Clear the clipboard.

Some programs will copy your passphrase into the clipboard and allow you to simply paste it into a form. This can be incredibly convenient, but the passphrase is stored in the clipboard as clear text. Therefore, you need to be sure that the passphrase is removed from the clipboard as soon as it is used.

Never leave your computer logged in and unattended.
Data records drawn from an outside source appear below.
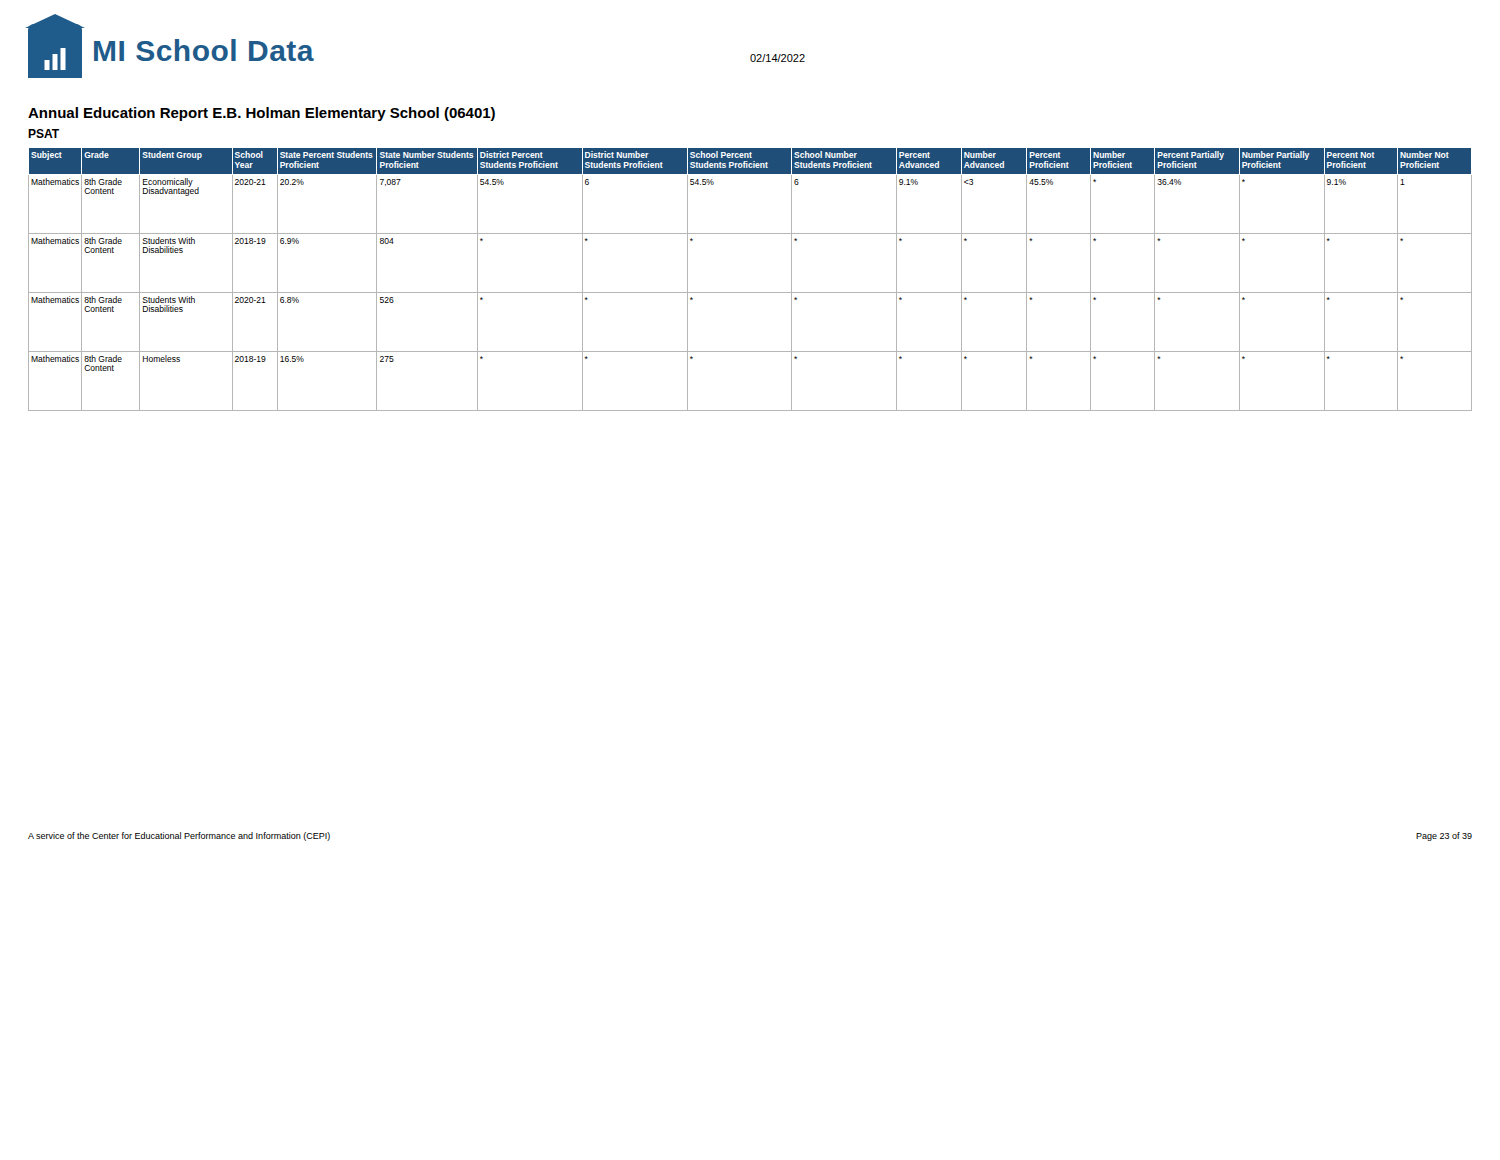MI School Data
02/14/2022
Annual Education Report E.B. Holman Elementary School (06401)
PSAT
| Subject | Grade | Student Group | School Year | State Percent Students Proficient | State Number Students Proficient | District Percent Students Proficient | District Number Students Proficient | School Percent Students Proficient | School Number Students Proficient | Percent Advanced | Number Advanced | Percent Proficient | Number Proficient | Percent Partially Proficient | Number Partially Proficient | Percent Not Proficient | Number Not Proficient |
| --- | --- | --- | --- | --- | --- | --- | --- | --- | --- | --- | --- | --- | --- | --- | --- | --- | --- |
| Mathematics | 8th Grade Content | Economically Disadvantaged | 2020-21 | 20.2% | 7,087 | 54.5% | 6 | 54.5% | 6 | 9.1% | <3 | 45.5% | * | 36.4% | * | 9.1% | 1 |
| Mathematics | 8th Grade Content | Students With Disabilities | 2018-19 | 6.9% | 804 | * | * | * | * | * | * | * | * | * | * | * | * |
| Mathematics | 8th Grade Content | Students With Disabilities | 2020-21 | 6.8% | 526 | * | * | * | * | * | * | * | * | * | * | * | * |
| Mathematics | 8th Grade Content | Homeless | 2018-19 | 16.5% | 275 | * | * | * | * | * | * | * | * | * | * | * | * |
A service of the Center for Educational Performance and Information (CEPI)
Page 23 of 39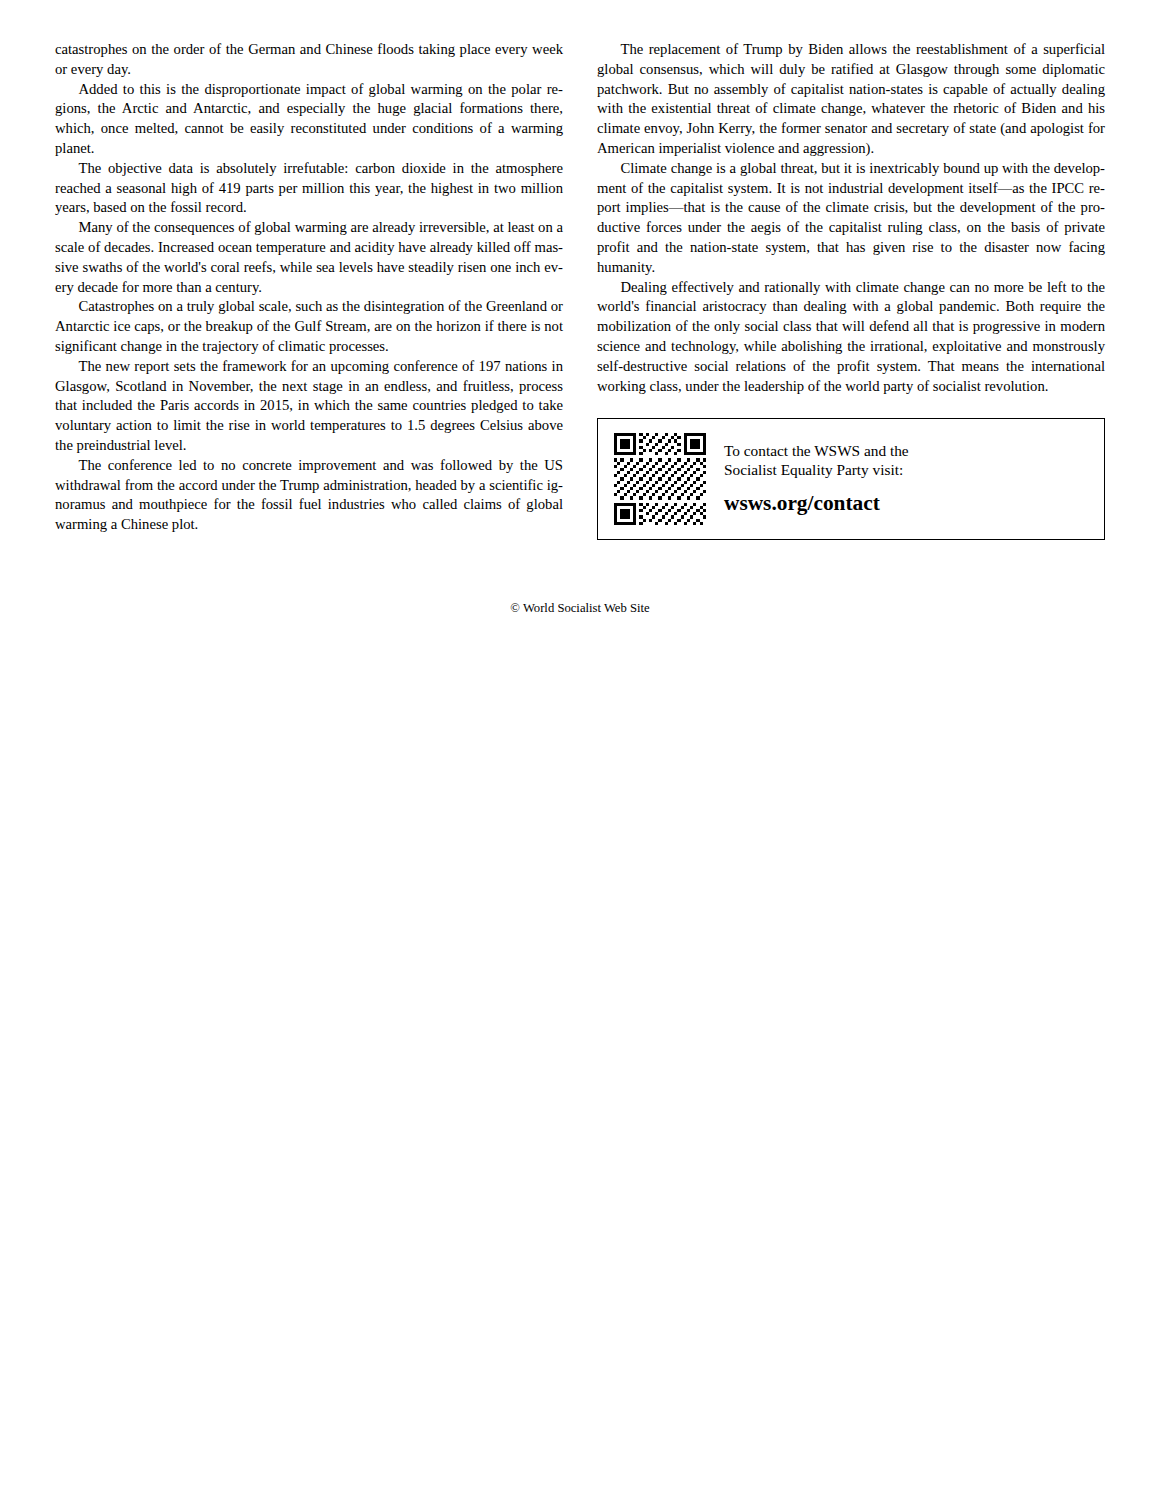catastrophes on the order of the German and Chinese floods taking place every week or every day.
Added to this is the disproportionate impact of global warming on the polar regions, the Arctic and Antarctic, and especially the huge glacial formations there, which, once melted, cannot be easily reconstituted under conditions of a warming planet.
The objective data is absolutely irrefutable: carbon dioxide in the atmosphere reached a seasonal high of 419 parts per million this year, the highest in two million years, based on the fossil record.
Many of the consequences of global warming are already irreversible, at least on a scale of decades. Increased ocean temperature and acidity have already killed off massive swaths of the world's coral reefs, while sea levels have steadily risen one inch every decade for more than a century.
Catastrophes on a truly global scale, such as the disintegration of the Greenland or Antarctic ice caps, or the breakup of the Gulf Stream, are on the horizon if there is not significant change in the trajectory of climatic processes.
The new report sets the framework for an upcoming conference of 197 nations in Glasgow, Scotland in November, the next stage in an endless, and fruitless, process that included the Paris accords in 2015, in which the same countries pledged to take voluntary action to limit the rise in world temperatures to 1.5 degrees Celsius above the preindustrial level.
The conference led to no concrete improvement and was followed by the US withdrawal from the accord under the Trump administration, headed by a scientific ignoramus and mouthpiece for the fossil fuel industries who called claims of global warming a Chinese plot.
The replacement of Trump by Biden allows the reestablishment of a superficial global consensus, which will duly be ratified at Glasgow through some diplomatic patchwork. But no assembly of capitalist nation-states is capable of actually dealing with the existential threat of climate change, whatever the rhetoric of Biden and his climate envoy, John Kerry, the former senator and secretary of state (and apologist for American imperialist violence and aggression).
Climate change is a global threat, but it is inextricably bound up with the development of the capitalist system. It is not industrial development itself—as the IPCC report implies—that is the cause of the climate crisis, but the development of the productive forces under the aegis of the capitalist ruling class, on the basis of private profit and the nation-state system, that has given rise to the disaster now facing humanity.
Dealing effectively and rationally with climate change can no more be left to the world's financial aristocracy than dealing with a global pandemic. Both require the mobilization of the only social class that will defend all that is progressive in modern science and technology, while abolishing the irrational, exploitative and monstrously self-destructive social relations of the profit system. That means the international working class, under the leadership of the world party of socialist revolution.
To contact the WSWS and the
Socialist Equality Party visit: wsws.org/contact
© World Socialist Web Site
Again, because passphrases are stored using reversible encryption, if your vault is unlocked anyone can sit down at your computer and read or write down your passphrases. This makes logging off or locking your computer when you step away critical. In less than the time it takes you to walk to the restroom and back, a malicious person can find and export your password vault passphrases.

Select a vault program that works with all your platforms.

Increasingly mobile computing devices (tablets, smart phones, etc) are being used for day-to-day tasks such as shopping or banking. Storing passwords on these devices unencrypted exposes you to additional risk as they are more likely to be lost or stolen then a desktop computer. Many passphrase vault applications offer mobile versions that work with various platforms.